Seitwärts oder abwärts?
In Stein gemeißelt ist dieses Szenario jedoch nicht. Hält die Unterstützung bei rund 77 Euro, könnte sich an den Bruch des Aufwärtstrends eine Seitwärtsbewegung anschließen. In der kurzfristigen Betrachtung deutet sich seit Ende Oktober ohnehin ein Seitwärtskanal an, dessen obere Begrenzung bei 88 Euro und dessen untere bei 77 Euro verläuft.
Fazit
Die weitere Kursentwicklung dürfte nun maßgeblich davon abhängen, ob die Unterstützung im Bereich um 77 Euro verteidigt werden kann.

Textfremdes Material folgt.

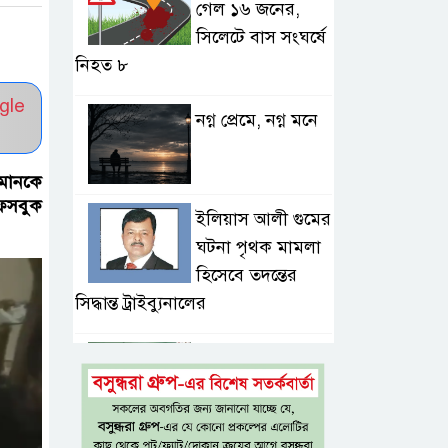
গেল ১৬ জনের,
সিলেটে বাস সংঘর্ষে
নিহত ৮
gle
নগ্ন প্রেমে, নগ্ন মনে
হমানকে
ফেসবুক
ইলিয়াস আলী গুমের
ঘটনা পৃথক মামলা
হিসেবে তদন্তের
সিদ্ধান্ত ট্রাইব্যুনালের
প্রথম শ্রেণিতে ভর্তি
হবে লটারিতে,
দ্বিতীয় থেকে নবম
শ্রেণিতে থাকছে ভর্তি পরীক্ষা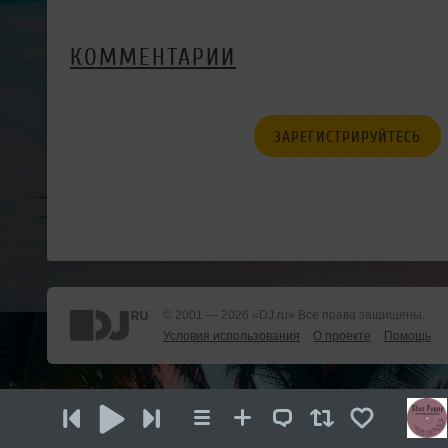
КОММЕНТАРИИ
ЗАРЕГИСТРИРУЙТЕСЬ
© 2001 — 2026 «DJ.ru» Все права защищены.
Условия использования
О проекте
Помощь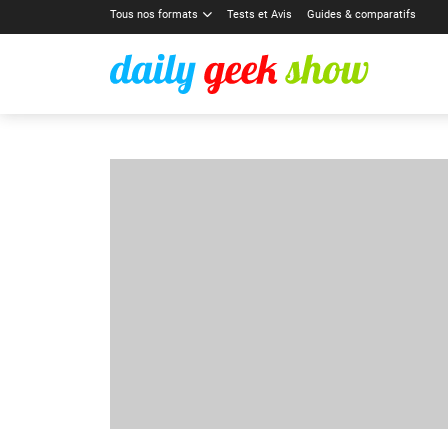
Tous nos formats
Tests et Avis
Guides & comparatifs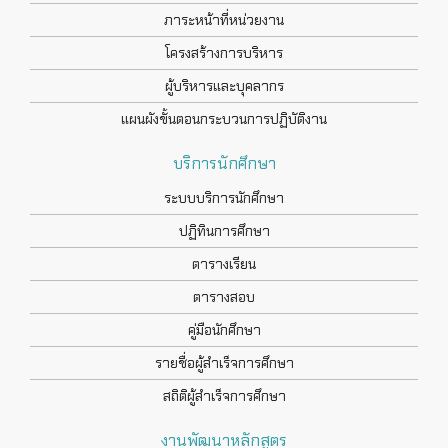
ภาระหน้าที่หน่วยงาน
โครงสร้างการบริหาร
ผู้บริหารและบุคลากร
แผนผังขั้นตอนกระบวนการปฏิบัติงาน
บริการนักศึกษา
ระบบบริการนักศึกษา
ปฏิทินการศึกษา
ตารางเรียน
ตารางสอบ
คู่มือนักศึกษา
รายชื่อผู้สำเร็จการศึกษา
สถิติผู้สำเร็จการศึกษา
งานพัฒนาหลักสูตร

Gelingt dies, wären aus technischer Sicht wieder Kurse bis in den Bereich von 88 Euro möglich. Dem stehen jedoch die Unsicherheiten an den Börsen infolge der fragilen geopolitischen Lage entgegen, die weitere Kursabschläge begünstigen könnten. Zu einem wichtigen Rettungsanker könnte die 200-Tage-Linie werden, die bei gut 75 Euro verläuft und eine zusätzliche Unterstützung darstellt. Insgesamt mahnt die technische Gemengelage derzeit zur Vorsicht.